In response to incident 1724458 - Sectigo: Mojibake in certificate Subject fields (mozilla.org)<https://bugzilla.mozilla.org/show_bug.cgi?id=1724458>, I created a zlint and tested it against all pre-certificates in the crt.sh that contain at least an organization name (to exclude DV certificates), there is still some room for improvement, but I think that the results are useful.

I attached the initial report so that we can discuss the finding with the validation subcommittee.

Findings include certificates:

  *   who mix scripts, for example the Greek script with the Latin script, often the incorporation suffix ΑΕ
  *   with a U+FEFF or U+200B (Zero Width No-Break Space / Zero Width Space) character
  *   containing a symbol U+FFFD (Replacement Character)
  *   containing a symbol U+00A4 (Currency Sign)
  *   ...

### Material
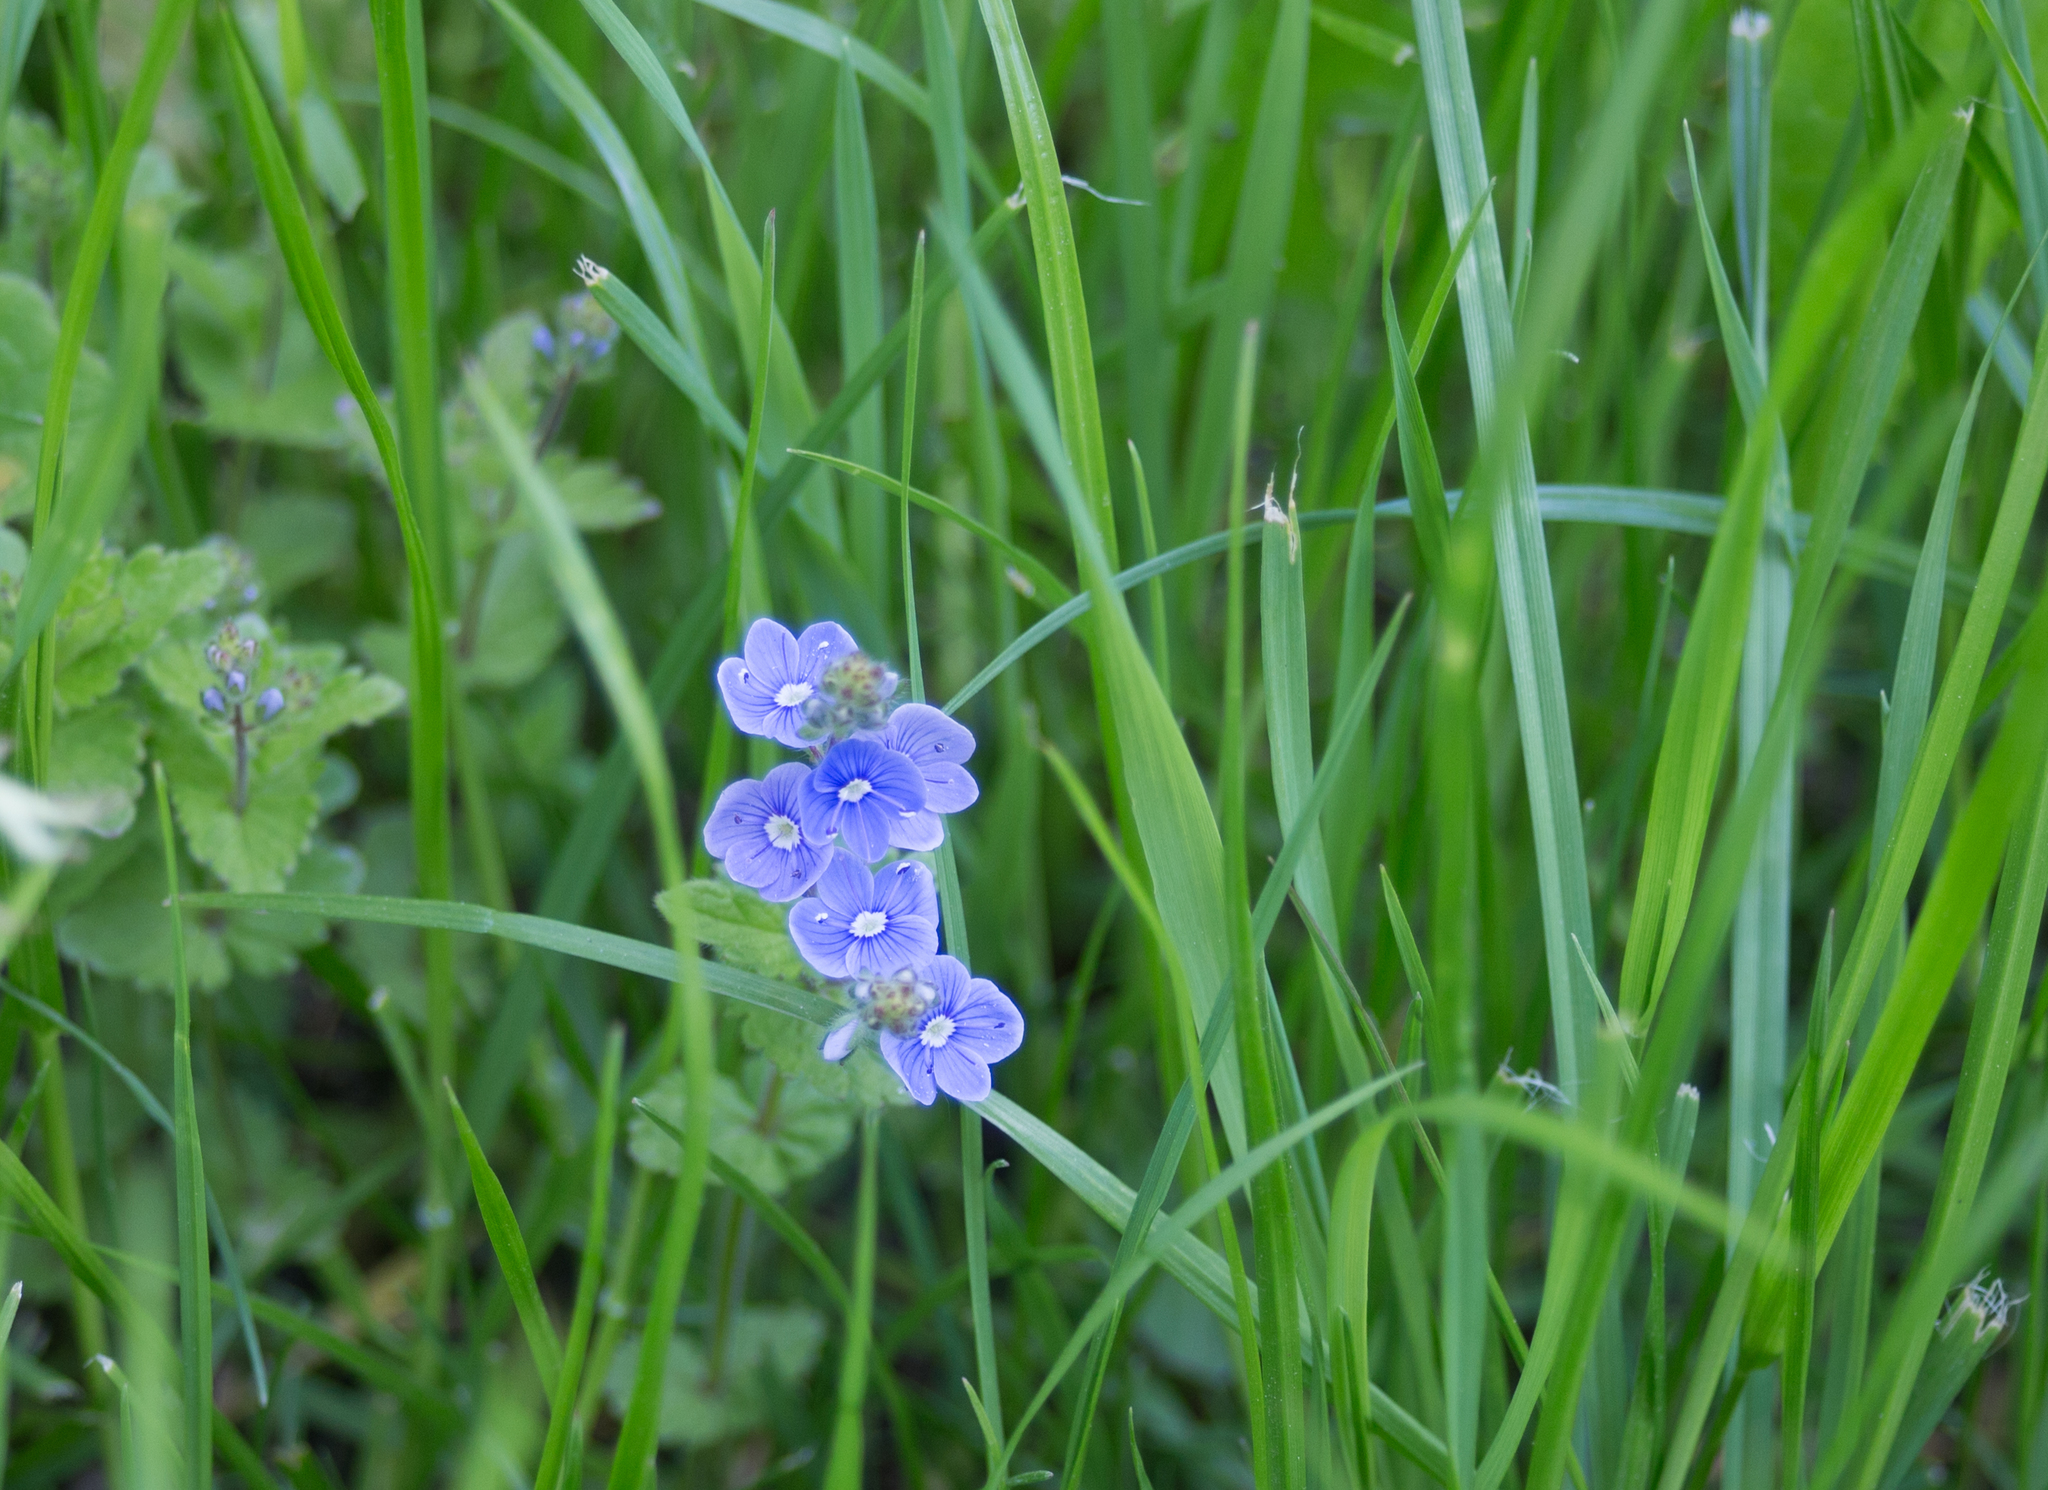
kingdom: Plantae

### Exercise requirements
Pick up the post about the zlint for garbled certificate Subject fields and keep writing it from its final line onward.

### Right answer
To my understanding scripts are normally not mixed to prevent script spoofing (this would for example permit a homograph attack in IDN). In CJK (Chinese, Japanese, and Korean as in the Han, Katakana, Hiragana scripts) it does seem ​to be common to mix scripts. I also do see a few cases where scripts are combined with Latin characters, for example in addresses, this might be fine but would be good to discuss.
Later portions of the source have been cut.